Extracted material:
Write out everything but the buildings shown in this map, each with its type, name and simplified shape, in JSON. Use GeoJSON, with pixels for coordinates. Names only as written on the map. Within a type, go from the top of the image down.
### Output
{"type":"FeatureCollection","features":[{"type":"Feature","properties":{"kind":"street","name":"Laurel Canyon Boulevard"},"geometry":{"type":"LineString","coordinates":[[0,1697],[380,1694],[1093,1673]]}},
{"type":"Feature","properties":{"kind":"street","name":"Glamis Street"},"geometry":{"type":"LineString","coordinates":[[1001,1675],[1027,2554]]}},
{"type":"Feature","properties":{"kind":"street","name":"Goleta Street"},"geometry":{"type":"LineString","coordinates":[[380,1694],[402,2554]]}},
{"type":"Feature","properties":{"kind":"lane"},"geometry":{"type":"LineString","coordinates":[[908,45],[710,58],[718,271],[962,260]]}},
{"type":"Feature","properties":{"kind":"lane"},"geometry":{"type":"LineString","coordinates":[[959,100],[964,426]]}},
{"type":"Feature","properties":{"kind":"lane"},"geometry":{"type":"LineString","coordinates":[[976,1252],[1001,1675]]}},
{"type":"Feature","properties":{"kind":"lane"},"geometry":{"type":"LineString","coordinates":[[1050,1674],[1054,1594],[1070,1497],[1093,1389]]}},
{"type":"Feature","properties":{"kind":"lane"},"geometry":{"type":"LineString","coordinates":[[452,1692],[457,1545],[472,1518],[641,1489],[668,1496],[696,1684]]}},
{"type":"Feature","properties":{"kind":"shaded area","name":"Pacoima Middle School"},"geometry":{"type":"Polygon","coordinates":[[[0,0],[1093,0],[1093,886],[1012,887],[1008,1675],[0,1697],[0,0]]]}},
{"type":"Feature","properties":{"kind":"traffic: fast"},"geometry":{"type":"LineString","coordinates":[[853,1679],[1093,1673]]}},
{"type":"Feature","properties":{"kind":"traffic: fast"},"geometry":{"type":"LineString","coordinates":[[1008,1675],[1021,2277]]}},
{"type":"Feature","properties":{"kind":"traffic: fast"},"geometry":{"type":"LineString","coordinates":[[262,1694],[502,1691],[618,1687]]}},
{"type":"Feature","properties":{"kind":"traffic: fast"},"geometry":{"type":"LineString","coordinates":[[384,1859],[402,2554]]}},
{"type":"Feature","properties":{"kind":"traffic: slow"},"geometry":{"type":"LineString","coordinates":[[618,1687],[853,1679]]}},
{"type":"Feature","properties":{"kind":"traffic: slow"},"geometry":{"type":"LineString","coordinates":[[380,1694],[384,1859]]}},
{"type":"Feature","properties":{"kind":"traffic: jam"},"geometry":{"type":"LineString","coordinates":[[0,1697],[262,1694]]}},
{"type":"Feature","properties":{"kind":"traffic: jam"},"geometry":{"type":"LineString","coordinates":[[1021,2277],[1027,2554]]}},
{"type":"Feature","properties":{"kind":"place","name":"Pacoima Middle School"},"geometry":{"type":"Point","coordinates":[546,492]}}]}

Task requirements:
Reproduce the entries so that each line reads exactly as it did before.

Problem solution:
Write out everything but the buildings shown in this map, each with its type, name and simplified shape, in JSON. Use GeoJSON, with pixels for coordinates. Names only as written on the map. Within a type, go from the top of the image down.
### Output
{"type":"FeatureCollection","features":[{"type":"Feature","properties":{"kind":"street","name":"Laurel Canyon Boulevard"},"geometry":{"type":"LineString","coordinates":[[0,1697],[380,1694],[1093,1673]]}},
{"type":"Feature","properties":{"kind":"street","name":"Glamis Street"},"geometry":{"type":"LineString","coordinates":[[1001,1675],[1027,2554]]}},
{"type":"Feature","properties":{"kind":"street","name":"Goleta Street"},"geometry":{"type":"LineString","coordinates":[[380,1694],[402,2554]]}},
{"type":"Feature","properties":{"kind":"lane"},"geometry":{"type":"LineString","coordinates":[[908,45],[710,58],[718,271],[962,260]]}},
{"type":"Feature","properties":{"kind":"lane"},"geometry":{"type":"LineString","coordinates":[[959,100],[964,426]]}},
{"type":"Feature","properties":{"kind":"lane"},"geometry":{"type":"LineString","coordinates":[[976,1252],[1001,1675]]}},
{"type":"Feature","properties":{"kind":"lane"},"geometry":{"type":"LineString","coordinates":[[1050,1674],[1054,1594],[1070,1497],[1093,1389]]}},
{"type":"Feature","properties":{"kind":"lane"},"geometry":{"type":"LineString","coordinates":[[452,1692],[457,1545],[472,1518],[641,1489],[668,1496],[696,1684]]}},
{"type":"Feature","properties":{"kind":"shaded area","name":"Pacoima Middle School"},"geometry":{"type":"Polygon","coordinates":[[[0,0],[1093,0],[1093,886],[1012,887],[1008,1675],[0,1697],[0,0]]]}},
{"type":"Feature","properties":{"kind":"traffic: fast"},"geometry":{"type":"LineString","coordinates":[[853,1679],[1093,1673]]}},
{"type":"Feature","properties":{"kind":"traffic: fast"},"geometry":{"type":"LineString","coordinates":[[1008,1675],[1021,2277]]}},
{"type":"Feature","properties":{"kind":"traffic: fast"},"geometry":{"type":"LineString","coordinates":[[262,1694],[502,1691],[618,1687]]}},
{"type":"Feature","properties":{"kind":"traffic: fast"},"geometry":{"type":"LineString","coordinates":[[384,1859],[402,2554]]}},
{"type":"Feature","properties":{"kind":"traffic: slow"},"geometry":{"type":"LineString","coordinates":[[618,1687],[853,1679]]}},
{"type":"Feature","properties":{"kind":"traffic: slow"},"geometry":{"type":"LineString","coordinates":[[380,1694],[384,1859]]}},
{"type":"Feature","properties":{"kind":"traffic: jam"},"geometry":{"type":"LineString","coordinates":[[0,1697],[262,1694]]}},
{"type":"Feature","properties":{"kind":"traffic: jam"},"geometry":{"type":"LineString","coordinates":[[1021,2277],[1027,2554]]}},
{"type":"Feature","properties":{"kind":"place","name":"Pacoima Middle School"},"geometry":{"type":"Point","coordinates":[546,492]}}]}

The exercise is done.